Yang Freddie, Hu Xin, Anderson Janeane N, Vidal Gregory A, Stepanski Edward, Schwartzberg Lee S, Graetz Ilana
Department of Health Policy and Management, Rollins School of Public Health, Emory University, 1518 Clifton Rd, Suite 636, Atlanta, GA, 30322, USA.
Department of Radiation Oncology, Emory University School of Medicine, Atlanta, GA, 30322, USA.
J Cancer Surviv. 2025 Aug 28. doi: 10.1007/s11764-025-01875-5.
Breast cancer is common among women in the US and can impact survivors' quality of life (QoL). Perceived discrimination, defined as unfair treatment based on group membership, is often associated with poorer QoL, while effective patient-provider communication is often linked to better QoL. However, whether communication can mitigate the negative effects of discrimination remains unclear. This study investigates the relationship between perceived discrimination and QoL among women with early-stage breast cancer, and the potential mediating role of patient-provider communication.

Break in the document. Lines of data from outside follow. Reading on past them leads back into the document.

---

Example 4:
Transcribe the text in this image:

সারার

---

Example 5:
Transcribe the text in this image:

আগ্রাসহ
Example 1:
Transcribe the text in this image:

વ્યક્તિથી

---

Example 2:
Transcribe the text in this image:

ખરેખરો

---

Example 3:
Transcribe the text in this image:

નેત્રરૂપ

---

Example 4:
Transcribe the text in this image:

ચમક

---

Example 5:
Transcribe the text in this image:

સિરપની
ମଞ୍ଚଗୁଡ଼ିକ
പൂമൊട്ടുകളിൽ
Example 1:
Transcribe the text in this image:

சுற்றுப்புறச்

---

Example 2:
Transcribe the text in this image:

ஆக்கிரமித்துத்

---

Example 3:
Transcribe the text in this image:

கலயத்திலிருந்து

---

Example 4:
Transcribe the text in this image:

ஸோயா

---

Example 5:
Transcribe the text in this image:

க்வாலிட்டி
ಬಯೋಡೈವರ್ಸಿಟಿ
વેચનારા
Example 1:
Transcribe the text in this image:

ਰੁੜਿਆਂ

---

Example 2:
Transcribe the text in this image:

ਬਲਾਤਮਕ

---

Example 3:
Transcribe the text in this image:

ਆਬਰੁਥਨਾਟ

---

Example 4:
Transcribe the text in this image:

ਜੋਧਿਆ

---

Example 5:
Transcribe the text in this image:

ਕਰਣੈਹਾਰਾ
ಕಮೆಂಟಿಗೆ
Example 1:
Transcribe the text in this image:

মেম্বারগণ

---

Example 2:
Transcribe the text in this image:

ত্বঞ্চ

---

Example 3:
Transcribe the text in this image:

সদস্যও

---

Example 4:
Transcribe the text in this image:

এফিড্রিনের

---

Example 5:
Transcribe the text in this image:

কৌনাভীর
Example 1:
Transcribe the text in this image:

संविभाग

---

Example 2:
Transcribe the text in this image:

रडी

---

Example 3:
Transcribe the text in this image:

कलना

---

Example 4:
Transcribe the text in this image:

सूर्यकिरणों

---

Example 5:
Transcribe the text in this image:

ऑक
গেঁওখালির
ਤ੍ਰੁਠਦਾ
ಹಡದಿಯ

We analyzed baseline survey data from women with early-stage breast cancer enrolled in a randomized control trial. Validated instruments were used to measure perceived discrimination, patient-provider communication, and mental and physical QoL. We used linear regression to assess the association between discrimination and outcomes (QoL and patient-provider communication), and mediation analysis to evaluate if patient-provider communication mediated the relationship between discrimination and QoL.

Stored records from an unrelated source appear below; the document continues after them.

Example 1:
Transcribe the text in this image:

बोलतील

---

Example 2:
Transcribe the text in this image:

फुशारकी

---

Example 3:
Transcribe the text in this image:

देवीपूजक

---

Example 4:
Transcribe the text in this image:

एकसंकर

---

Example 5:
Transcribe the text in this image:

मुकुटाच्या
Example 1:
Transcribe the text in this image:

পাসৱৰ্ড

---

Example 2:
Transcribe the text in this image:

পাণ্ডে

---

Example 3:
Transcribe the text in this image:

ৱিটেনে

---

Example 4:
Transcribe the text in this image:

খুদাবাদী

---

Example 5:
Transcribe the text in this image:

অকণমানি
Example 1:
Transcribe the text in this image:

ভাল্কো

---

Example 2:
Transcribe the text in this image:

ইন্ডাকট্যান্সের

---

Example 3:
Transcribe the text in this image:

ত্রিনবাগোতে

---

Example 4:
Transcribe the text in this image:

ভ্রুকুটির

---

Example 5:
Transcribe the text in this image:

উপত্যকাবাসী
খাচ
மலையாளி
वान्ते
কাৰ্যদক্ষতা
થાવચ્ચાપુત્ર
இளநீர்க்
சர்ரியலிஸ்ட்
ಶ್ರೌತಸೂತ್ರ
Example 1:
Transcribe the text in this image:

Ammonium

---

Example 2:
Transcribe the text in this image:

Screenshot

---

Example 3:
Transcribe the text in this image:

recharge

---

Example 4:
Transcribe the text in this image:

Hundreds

Among 303 women surveyed, 35.6% reported experiencing discrimination at least yearly. Experiencing discrimination at least yearly was significantly associated with worse patient-provider communication, mental health QoL, and physical health QoL (p-values < 0.05). No significant mediating effect of patient-provider communication was observed in the discrimination-QoL relationships.
Perceived discrimination and patient-provider communication are both independently associated with QoL, however, patient-provider communication does not mediate the relationship between discrimination and QoL.
Perceived discrimination and patient-provider communication play distinct roles in breast cancer survivors' QoL. Improving the quality of life for cancer survivors requires addressing upstream sources of discrimination and bias, including structural racism.
乳腺癌在美国女性中很常见,会影响幸存者的生活质量(QoL)。感知到的歧视,即基于群体成员身份的不公平待遇,通常与较差的生活质量相关,而有效的医患沟通往往与更好的生活质量相关。然而,沟通是否能减轻歧视的负面影响仍不清楚。本研究调查了早期乳腺癌女性中感知到的歧视与生活质量之间的关系,以及医患沟通的潜在中介作用。
我们分析了一项随机对照试验中早期乳腺癌女性的基线调查数据。使用经过验证的工具来测量感知到的歧视、医患沟通以及心理和生理生活质量。我们使用线性回归来评估歧视与结果(生活质量和医患沟通)之间的关联,并进行中介分析以评估医患沟通是否介导了歧视与生活质量之间的关系。
在接受调查的303名女性中,35.6%报告至少每年经历一次歧视。至少每年经历一次歧视与较差的医患沟通、心理健康生活质量和身体健康生活质量显著相关(p值<0.05)。在歧视与生活质量的关系中未观察到医患沟通的显著中介作用。
感知到的歧视和医患沟通都与生活质量独立相关,然而,医患沟通并未介导歧视与生活质量之间的关系。
感知到的歧视和医患沟通在乳腺癌幸存者的生活质量中发挥着不同的作用。改善癌症幸存者的生活质量需要解决歧视和偏见的上游来源,包括结构性种族主义。